Soviet-era Eastern Europe may well have produced animated shorts which bring "Worker and Parasite" to mind. But the Zagreb cartoons from the 50s and 60s I have found have, I think, a universal appeal. They are generally dialogue-free but manage to tell stories through animation and music. I don't know if their creators had American animation in mind when they made them - were they trying to copy the style of U.S. cartoons, or react against it, or neither?

This cartoon, "Ersatz/Surogat", has the distinction of winning an Academy Award (an Oscar to you and me). It's very quirky and doesn't look anything like a U.S. cartoon... well, not a mainstream U.S. cartoon anyway. It's still easy for Western audiences to follow and be entertained by it, but putting it out as an example of Croatian animated film making kind of implies "they don't think the way we do".

The same director, Dusan Vukotic, was also capable of creating cartoons that were much more recognisable to people in the West. This one tells a story of childhood rivalry and ingenuity that's familiar to all who have been children, but still exaggerated in a suitably cartoony way.
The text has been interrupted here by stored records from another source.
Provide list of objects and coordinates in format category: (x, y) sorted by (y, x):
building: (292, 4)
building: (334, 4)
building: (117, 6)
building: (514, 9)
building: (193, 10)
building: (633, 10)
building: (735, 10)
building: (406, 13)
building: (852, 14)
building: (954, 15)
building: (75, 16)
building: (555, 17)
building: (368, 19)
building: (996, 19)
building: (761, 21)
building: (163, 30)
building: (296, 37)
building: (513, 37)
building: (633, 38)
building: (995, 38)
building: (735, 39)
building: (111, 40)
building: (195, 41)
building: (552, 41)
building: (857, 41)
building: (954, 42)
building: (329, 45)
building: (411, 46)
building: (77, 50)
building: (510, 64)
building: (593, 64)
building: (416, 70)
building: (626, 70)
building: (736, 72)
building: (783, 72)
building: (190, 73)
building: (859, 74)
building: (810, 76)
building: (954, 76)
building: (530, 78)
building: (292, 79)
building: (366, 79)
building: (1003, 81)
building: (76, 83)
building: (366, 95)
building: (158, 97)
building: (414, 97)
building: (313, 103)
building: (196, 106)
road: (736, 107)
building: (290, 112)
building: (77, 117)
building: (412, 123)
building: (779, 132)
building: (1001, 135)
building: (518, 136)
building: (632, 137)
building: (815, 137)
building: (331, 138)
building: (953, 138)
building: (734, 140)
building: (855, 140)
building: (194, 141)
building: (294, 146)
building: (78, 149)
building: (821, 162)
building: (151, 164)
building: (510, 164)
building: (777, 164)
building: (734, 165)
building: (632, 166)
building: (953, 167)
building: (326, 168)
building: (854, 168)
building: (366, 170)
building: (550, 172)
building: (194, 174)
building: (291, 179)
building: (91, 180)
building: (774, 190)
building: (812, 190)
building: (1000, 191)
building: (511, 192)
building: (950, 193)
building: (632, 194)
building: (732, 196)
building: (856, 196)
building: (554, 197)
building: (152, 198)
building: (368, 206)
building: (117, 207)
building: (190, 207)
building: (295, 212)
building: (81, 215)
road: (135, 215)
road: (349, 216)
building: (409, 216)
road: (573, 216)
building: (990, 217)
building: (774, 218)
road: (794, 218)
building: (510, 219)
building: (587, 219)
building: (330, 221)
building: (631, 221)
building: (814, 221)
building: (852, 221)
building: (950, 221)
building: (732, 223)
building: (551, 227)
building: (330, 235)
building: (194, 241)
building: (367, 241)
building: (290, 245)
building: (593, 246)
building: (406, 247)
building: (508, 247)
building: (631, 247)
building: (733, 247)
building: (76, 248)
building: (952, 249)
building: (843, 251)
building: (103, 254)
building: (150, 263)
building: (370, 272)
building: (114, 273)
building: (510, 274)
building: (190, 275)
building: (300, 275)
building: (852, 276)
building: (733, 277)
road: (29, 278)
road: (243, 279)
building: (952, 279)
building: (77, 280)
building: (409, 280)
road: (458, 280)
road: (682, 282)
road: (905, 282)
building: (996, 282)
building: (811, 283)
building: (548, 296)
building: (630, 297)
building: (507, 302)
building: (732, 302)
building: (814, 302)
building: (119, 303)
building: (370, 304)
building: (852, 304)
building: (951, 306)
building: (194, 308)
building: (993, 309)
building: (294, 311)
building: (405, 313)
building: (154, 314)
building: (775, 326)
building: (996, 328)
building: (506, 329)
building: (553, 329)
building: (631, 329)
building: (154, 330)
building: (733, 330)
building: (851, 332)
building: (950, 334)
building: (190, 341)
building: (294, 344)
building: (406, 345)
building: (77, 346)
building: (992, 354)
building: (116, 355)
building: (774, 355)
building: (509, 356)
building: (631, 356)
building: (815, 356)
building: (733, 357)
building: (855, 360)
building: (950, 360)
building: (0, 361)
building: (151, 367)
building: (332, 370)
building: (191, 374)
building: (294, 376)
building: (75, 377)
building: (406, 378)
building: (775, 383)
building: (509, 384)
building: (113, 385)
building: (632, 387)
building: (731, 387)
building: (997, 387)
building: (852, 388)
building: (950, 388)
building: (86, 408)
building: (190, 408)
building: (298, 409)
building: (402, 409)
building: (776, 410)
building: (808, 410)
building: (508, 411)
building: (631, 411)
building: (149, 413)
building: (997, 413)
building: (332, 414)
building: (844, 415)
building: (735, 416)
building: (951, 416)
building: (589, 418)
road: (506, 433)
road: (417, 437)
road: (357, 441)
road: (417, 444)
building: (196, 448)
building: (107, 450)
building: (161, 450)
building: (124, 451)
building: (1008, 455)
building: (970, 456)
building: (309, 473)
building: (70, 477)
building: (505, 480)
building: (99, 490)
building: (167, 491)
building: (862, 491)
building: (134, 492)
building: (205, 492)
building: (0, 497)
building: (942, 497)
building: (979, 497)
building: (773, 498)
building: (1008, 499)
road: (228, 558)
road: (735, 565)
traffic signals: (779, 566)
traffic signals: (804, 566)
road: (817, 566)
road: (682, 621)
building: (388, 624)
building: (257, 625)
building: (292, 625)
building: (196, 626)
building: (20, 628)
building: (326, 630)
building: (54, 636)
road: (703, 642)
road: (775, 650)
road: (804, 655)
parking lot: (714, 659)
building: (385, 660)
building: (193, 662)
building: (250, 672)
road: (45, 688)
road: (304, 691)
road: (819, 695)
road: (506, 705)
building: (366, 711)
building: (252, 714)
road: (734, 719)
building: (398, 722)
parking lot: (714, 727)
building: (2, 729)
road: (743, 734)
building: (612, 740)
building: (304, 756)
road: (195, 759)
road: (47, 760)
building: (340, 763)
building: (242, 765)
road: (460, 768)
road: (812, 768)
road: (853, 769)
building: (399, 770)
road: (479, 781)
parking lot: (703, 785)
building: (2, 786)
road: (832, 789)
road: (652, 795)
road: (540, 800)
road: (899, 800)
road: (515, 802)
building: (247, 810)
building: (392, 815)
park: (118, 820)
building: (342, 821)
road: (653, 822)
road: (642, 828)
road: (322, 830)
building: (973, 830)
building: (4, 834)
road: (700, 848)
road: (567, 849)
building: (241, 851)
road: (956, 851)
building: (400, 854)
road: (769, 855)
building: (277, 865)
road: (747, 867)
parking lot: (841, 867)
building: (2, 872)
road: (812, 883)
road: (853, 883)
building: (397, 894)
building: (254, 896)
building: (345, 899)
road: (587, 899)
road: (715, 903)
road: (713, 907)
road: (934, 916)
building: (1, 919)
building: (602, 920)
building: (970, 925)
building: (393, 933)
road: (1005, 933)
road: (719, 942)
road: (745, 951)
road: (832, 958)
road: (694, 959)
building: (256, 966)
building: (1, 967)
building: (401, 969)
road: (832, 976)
It's a bit like the final act of "Hare Today, Gone Tomorrow", where Buster and Babs fool Elmyra into thinking she's travelled to another planet.

The events from 6:15-6:50 bring to mind the fable of the blind men and the elephant.

Another director, Zlatko Grgic (who previously worked as character designer on Vukotic's cartoons) appears to have had two favourite themes: "No Good Deed Goes Unpunished" and "I Don't Know How To End This Thing". Here's his "Musical Pig". Watch as the poor pig brings happiness to all around him by his singing, and how his refusal to let them eat him anyway (!) causes conflict, strife, and even war!

Oh, and the knife-eating sound effects are painfully convincing!